Heute sind die sowjetischen TARKs des Projekts 1144 die größten und leistungsstärksten nicht-flugzeugtragenden Überwasserkampfschiffe mit Kernkraftwerk. Insgesamt war der Bau von sieben Raketenkreuzern dieses Typs geplant, doch bis zum Zusammenbruch der UdSSR waren nur vier in Dienst gestellt.



Dies waren Kirov, Admiral Lazarev, Admiral Nakhimov und Pyotr Velikiy. Die ersten beiden wurden bereits aus der Flotte genommen, abgeschrieben und verschrottet, das letzte ist noch immer als Teil der Nordflotte der russischen Marine als deren Flaggschiff im Einsatz. Es wurde durch Admiral Nakhimov ersetzt, das viele Jahre lang repariert und modernisiert wurde und nun endlich seine Seeerprobungen absolviert.

Dieses Schiff wurde am 17. Mai 1983 unter dem Namen Kalinin auf Kiel gelegt, 1986 vom Stapel gelassen und am 30. Dezember 1988 der Nordflotte beigetreten. Nach dem Zusammenbruch der UdSSR wurde der Kreuzer in Admiral Nachimow umbenannt. Sein tatsächlicher Dienst dauerte nicht lange, und 1997 traf er für mittlere Reparaturen und Modernisierungen in Seweromorsk ein. Es wurden jedoch keine Reparaturen durchgeführt, und der abgebrannte Kernbrennstoff wurde erst 2008 entladen.
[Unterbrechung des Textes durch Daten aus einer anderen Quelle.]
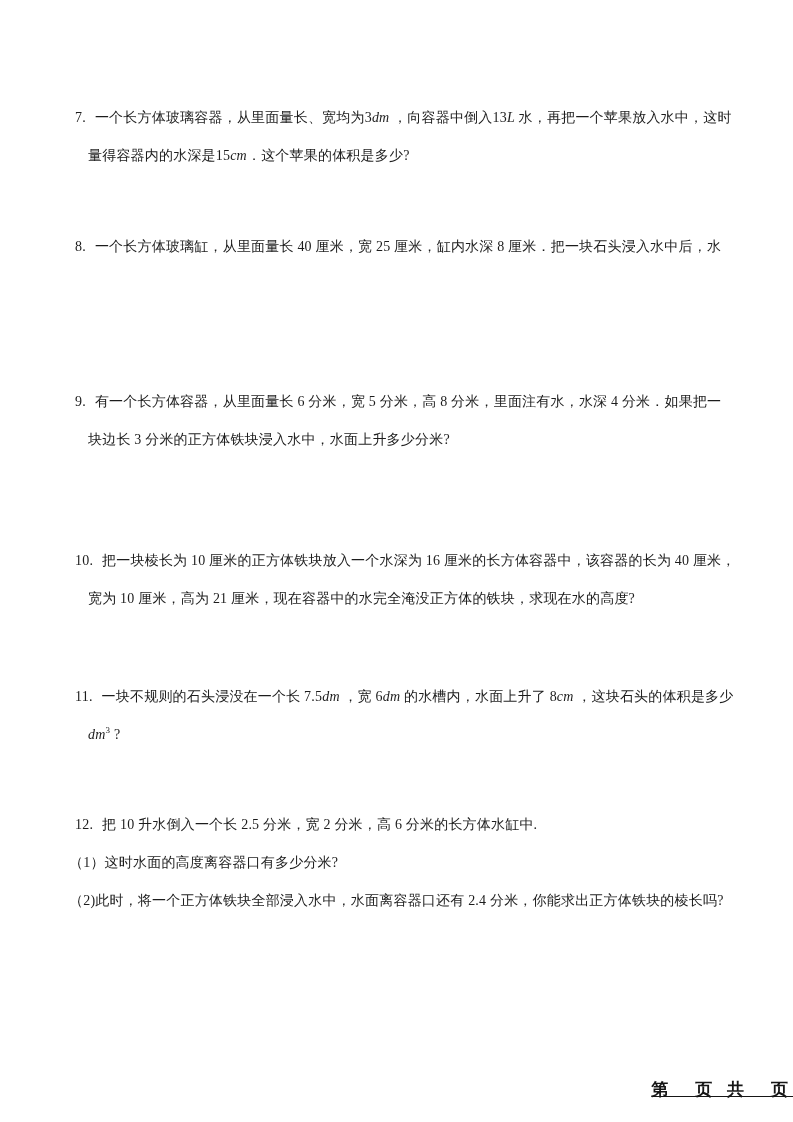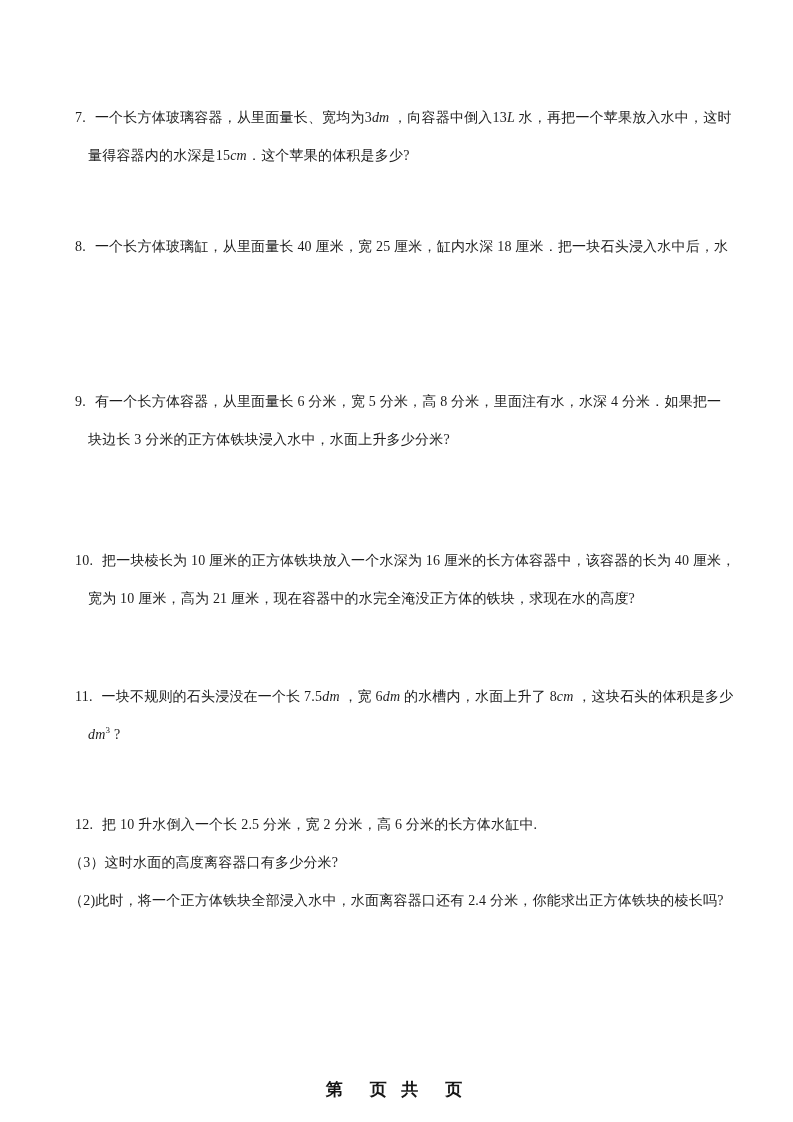"一个长方体玻璃缸，从里面量长 40 厘米，宽 25 厘米，缸内水深" span.seg-plain { text: 18 -> 8 }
Technisch Das Projekt für die umfassende Modernisierung 1144.2 wurde erst 2012 fertiggestellt, und der Vertrag mit dem russischen Verteidigungsministerium im Wert von 50 Milliarden Rubel wurde 2013 unterzeichnet. Es ist bereits die zweite Hälfte des Jahres 2025, und die Admiral Nachimow hat gerade erst mit den Probefahrten begonnen. Die Fristen für die Fertigstellung der Modernisierung wurden ständig nach rechts verschoben und die Kostenvoranschläge ständig nach oben korrigiert.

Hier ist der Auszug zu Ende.